Bunun yerine, sadece Ölümlü Dünya’nın ücra köşelerinde, insanların bile kendi alanlarına almayı umursamadığı ıssız yerlerde saklanabiliyorlardı.
Bu alemler Cennet ve Dünya’nın herhangi bir ruhani Qi’sinden yoksundu ve zorlu ortamlara sahipti.
Olağanüstü güçlü bedenlerine güvenerek içlerinde zar zor hayatta kalabiliyorlardı ve gümüş bir astar bekliyorlardı.
Umutları, Boş Dünya’daki üç büyük ırk tarafından kurtarılmak ve Boş Dünya’ya girmekti.
Ancak şimdi, en güçlü üyeleri birdenbire kalpleri binlerce bıçakla dilimlenmiş gibi hissettiler. Soylarından gelen acı o kadar büyüktü ki ölmek istediler.
Neler olduğunu bilmiyorlardı ve sadece bunun insanların gizli bir oyunu olduğunu düşünüyorlardı.

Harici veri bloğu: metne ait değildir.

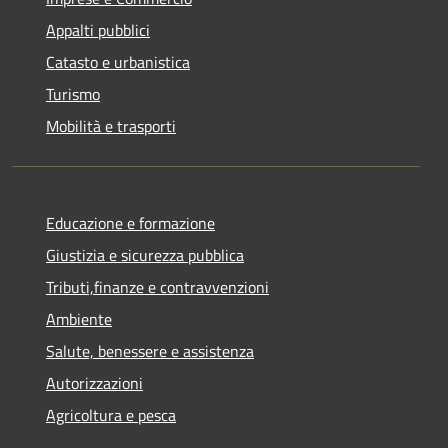
Appalti pubblici
Catasto e urbanistica
Turismo
Mobilità e trasporti
Educazione e formazione
Giustizia e sicurezza pubblica
Tributi,finanze e contravvenzioni
Ambiente
Salute, benessere e assistenza
Autorizzazioni
Agricoltura e pesca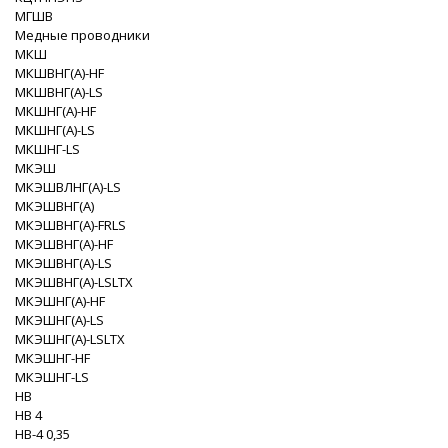
МГШВ
Медные проводники
МКШ
МКШВНГ(A)-HF
МКШВНГ(A)-LS
МКШНГ(A)-HF
МКШНГ(A)-LS
МКШНГ-LS
МКЭШ
МКЭШВЛНГ(A)-LS
МКЭШВНГ(A)
МКЭШВНГ(A)-FRLS
МКЭШВНГ(A)-HF
МКЭШВНГ(A)-LS
МКЭШВНГ(A)-LSLTX
МКЭШНГ(A)-HF
МКЭШНГ(A)-LS
МКЭШНГ(A)-LSLTX
МКЭШНГ-HF
МКЭШНГ-LS
НВ
НВ 4
НВ-4 0,35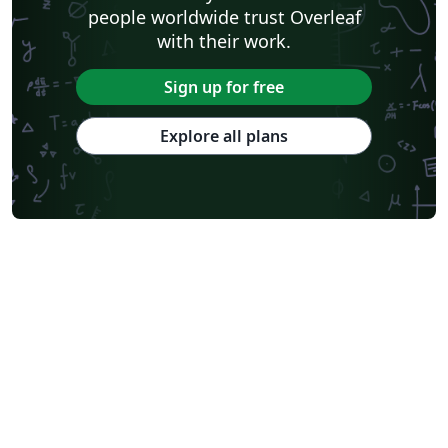
people worldwide trust Overleaf
with their work.
Sign up for free
Explore all plans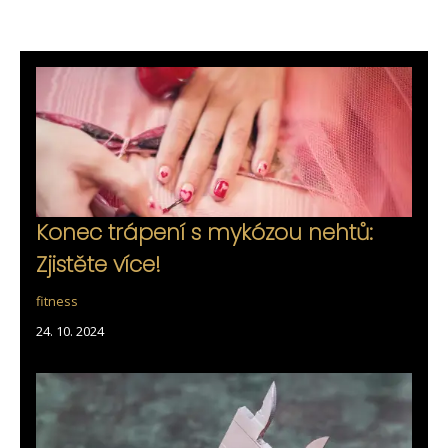
Konec trápení s mykózou nehtů:
Zjistěte více!
fitness
24. 10. 2024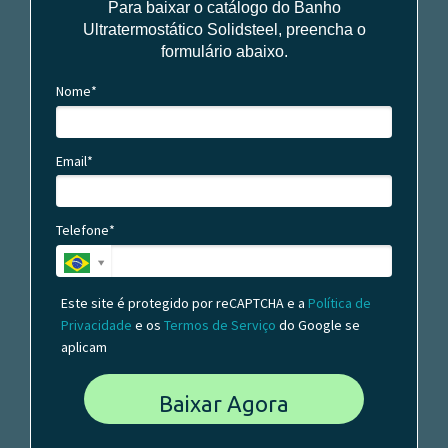
Para baixar o catálogo do Banho
Ultratermostático Solidsteel, preencha o
formulário abaixo.
Nome*
Email*
Telefone*
Este site é protegido por reCAPTCHA e a
Política de
Privacidade
e os
Termos de Serviço
do Google se
aplicam
Baixar Agora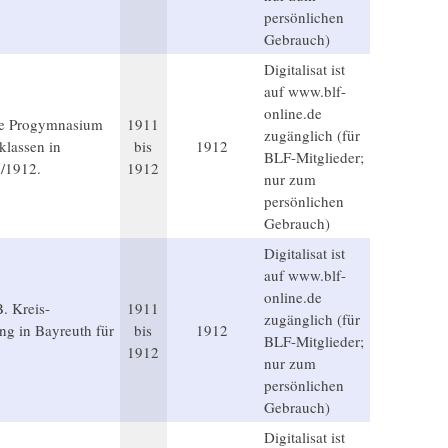
persönlichen
Gebrauch)
Digitalisat ist
auf www.blf-
online.de
che Progymnasium
1911
zugänglich (für
klassen in
bis
1912
BLF-Mitglieder;
1/1912.
1912
nur zum
persönlichen
Gebrauch)
Digitalisat ist
auf www.blf-
online.de
B. Kreis-
1911
zugänglich (für
ng in Bayreuth für
bis
1912
BLF-Mitglieder;
1912
nur zum
persönlichen
Gebrauch)
Digitalisat ist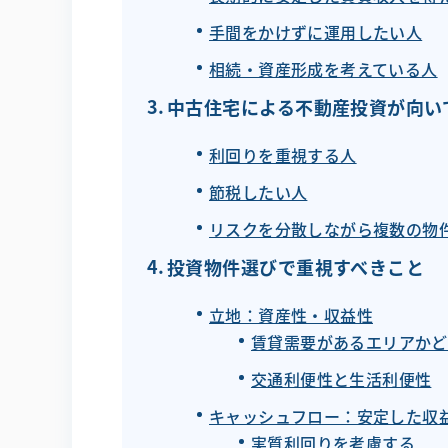
手間をかけずに運用したい人
相続・資産形成を考えている人
中古住宅による不動産投資が向い
利回りを重視する人
節税したい人
リスクを分散しながら複数の物
投資物件選びで重視すべきこと
立地：資産性・収益性
賃貸需要があるエリアかど
交通利便性と生活利便性
キャッシュフロー：安定した収
実質利回りを考慮する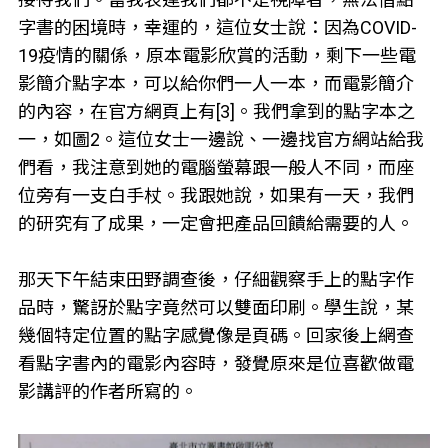
字書的困境時，幸運的，這位女士說：因為COVID-
19疫情的關係，原本電影欣賞的活動，剩下一些電
影簡介點字本，可以給你們一人一本，而電影簡介
的內容，在官方網頁上有[3]。我們拿到的點字本之
一，如圖2。這位女士一邊說、一邊找官方網站給我
們看，我注意到她的電腦螢幕跟一般人不同，而座
位旁有一支白手杖。我跟她說，如果有一天，我們
的研究有了成果，一定會把產品回饋給需要的人。
那天下午結束田野調查後，仔細觀察手上的點字作
品時，驚訝於點字竟然可以雙面印刷。學生說，某
幾個特定位置的點字感覺像是頁碼。回家後上網查
看點字書內的電影內容時，發覺原來是位喜歡做電
影講評的作者所寫的。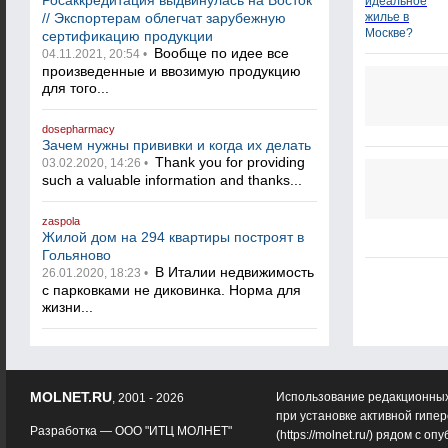
Росаккредитация выдвинулась на Восток
// Экспортерам облегчат зарубежную
сертификацию продукции
Вообще по идее все
04.11.2021, 20:54 •
произведенные и ввозимую продукцию
для того...
dosepharmacy
Зачем нужны прививки и когда их делать
Thank you for providing
03.02.2020, 14:26 •
such a valuable information and thanks...
zaspola
Жилой дом на 294 квартиры построят в
Гольяново
В Италии недвижимость
26.01.2020, 18:23 •
с парковками не диковинка. Норма для
жизни...
MOLNET.RU
Использование редакционных
, 2001 - 2026
при установке активной гипе
Разработка —
ООО "ИТЦ МОЛНЕТ"
(
https://molnet.ru/
) рядом с оп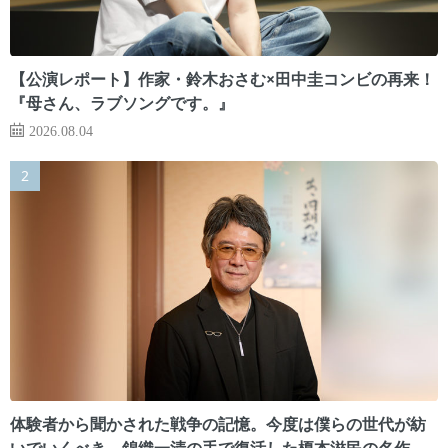
【公演レポート】作家・鈴木おさむ×田中圭コンビの再来！
『母さん、ラブソングです。』
2026.08.04
体験者から聞かされた戦争の記憶。今度は僕らの世代が紡
いでいくべき 錦織一清の手で復活した榎本滋民の名作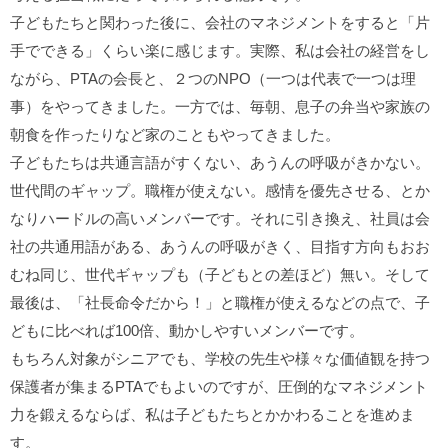
子どもたちと関わった後に、会社のマネジメントをすると「片
手でできる」くらい楽に感じます。実際、私は会社の経営をし
ながら、PTAの会長と、２つのNPO（一つは代表で一つは理
事）をやってきました。一方では、毎朝、息子の弁当や家族の
朝食を作ったりなど家のこともやってきました。
子どもたちは共通言語がすくない、あうんの呼吸がきかない。
世代間のギャップ。職権が使えない。感情を優先させる、とか
なりハードルの高いメンバーです。それに引き換え、社員は会
社の共通用語がある、あうんの呼吸がきく、目指す方向もおお
むね同じ、世代ギャップも（子どもとの差ほど）無い。そして
最後は、「社長命令だから！」と職権が使えるなどの点で、子
どもに比べれば100倍、動かしやすいメンバーです。
もちろん対象がシニアでも、学校の先生や様々な価値観を持つ
保護者が集まるPTAでもよいのですが、圧倒的なマネジメント
力を鍛えるならば、私は子どもたちとかかわることを進めま
す。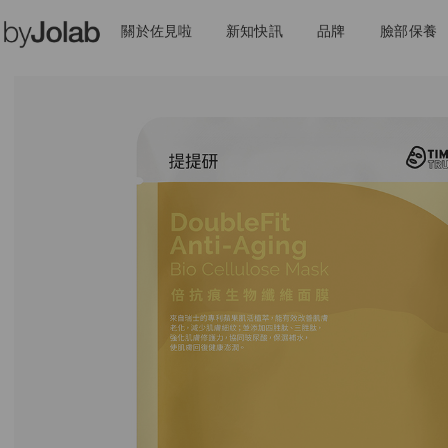
關於佐見啦
新知快訊
品牌
臉部保養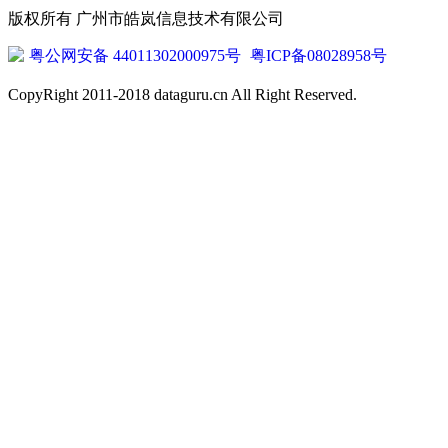
版权所有 广州市皓岚信息技术有限公司
粤公网安备 44011302000975号
粤ICP备08028958号
CopyRight 2011-2018 dataguru.cn All Right Reserved.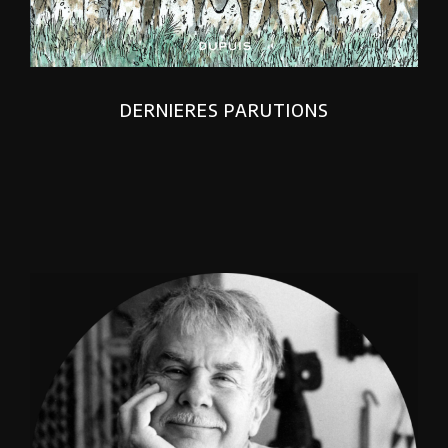
DERNIERES PARUTIONS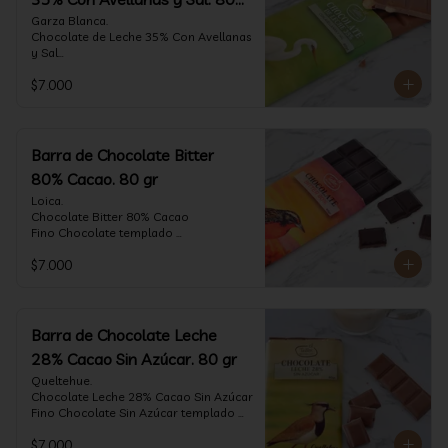
gr
Garza Blanca.

Chocolate de Leche 35% Con Avellanas 
y Sal

Fino Chocolate templado 
$7.000
artesanalmente con Avellanas 
Europeas criadas en Chile, sal de mar y 
un perfil suave de leche, notas de 
caramelo, especias y cacao tostado 
con la textura y complemento de sabor 
Barra de Chocolate Bitter
de las avellanas y sal.

80% Cacao. 80 gr
Formato: tableta 80 gramos.
Loica.

Chocolate Bitter 80% Cacao

Fino Chocolate templado 
artesanalmente con un perfil vibrante 
$7.000
de frutas rojas, zeste de pomelo y 
cacao tostado.

Formato: tableta 80 gramos.
Barra de Chocolate Leche
28% Cacao Sin Azúcar. 80 gr
Queltehue.

Chocolate Leche 28% Cacao Sin Azúcar

Fino Chocolate Sin Azúcar templado 
artesanalmente con un perfil 
$7.000
aterciopelado de frutas rojas y cacao 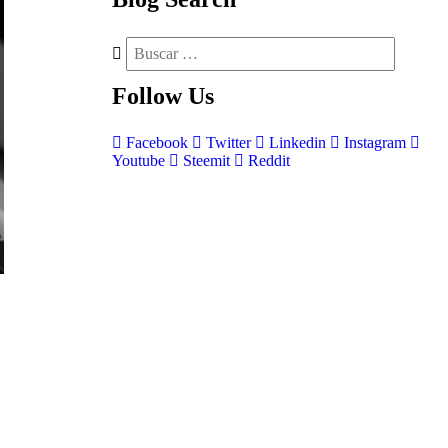
Follow
Us
Facebook
Twitter
Linkedin
Instagram
Youtube
Steemit
Reddit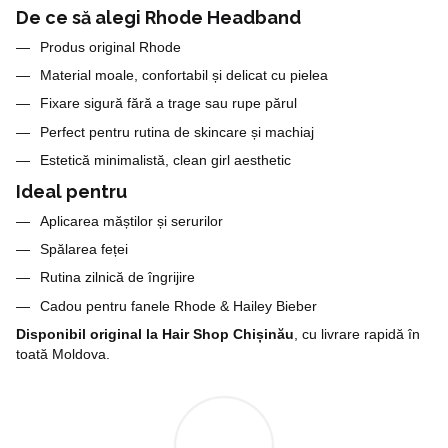
De ce să alegi Rhode Headband
Produs original Rhode
Material moale, confortabil și delicat cu pielea
Fixare sigură fără a trage sau rupe părul
Perfect pentru rutina de skincare și machiaj
Estetică minimalistă, clean girl aesthetic
Ideal pentru
Aplicarea măștilor și serurilor
Spălarea feței
Rutina zilnică de îngrijire
Cadou pentru fanele Rhode & Hailey Bieber
Disponibil original la Hair Shop Chișinău
, cu livrare rapidă în
toată Moldova.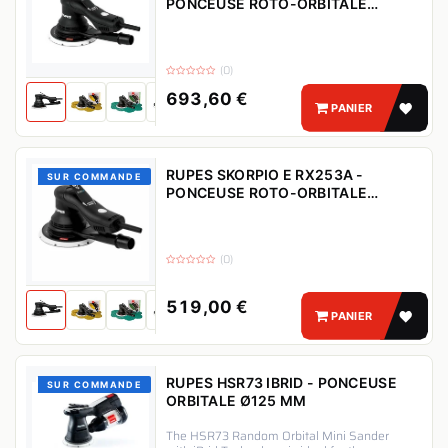
PONCEUSE ROTO-ORBITALE
(ORBITE 6 MM)
(0)
693,60
€
PANIER
RUPES SKORPIO E RX253A -
SUR COMMANDE
PONCEUSE ROTO-ORBITALE
(ORBITE 3 MM)
(0)
519,00
€
PANIER
RUPES HSR73 IBRID - PONCEUSE
SUR COMMANDE
ORBITALE Ø125 MM
The HSR73 Random Orbital Mini Sander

Bu onları derin bir korkuya soktu.
…
Karanlık topraklarda.
Grand Monarch Serene Fiend gibi yabancılar mı yoksa melezler mi oldukları önemli değildi. Soyları dokuzuncu sınıfa ulaştığı sürece, şimdi acı içinde çığlık atıyorlardı.
Kötü tanrılar, Hücum Behemoth ve siyah kaplumbağa bile kükrüyor ve uluyordu.
Buna karşılık, Büyük Hükümdar Gizlenen Şeytan olan Zhao Shanling, bir insan olarak yeniden canlandırıldı, herhangi bir anormallik hissetmiyordu.
Sadece olanlar karşısında şaşkına dönmüştü.
Nie Jin, Qin Yao, Yin Xingtian ve tüm insan uzmanlar bir cevap için ona döndü.
Ellerini açtı ve çaresiz bir ifadeyle, “Bana sorma” dedi.
Açıkçası, cevap, kökenler arasında bir savaşın yaşandığı kaosta yatıyordu. Ancak, gerçekte neler olup bittiğini görmek için kaosa giremeyeceklerini biliyorlardı.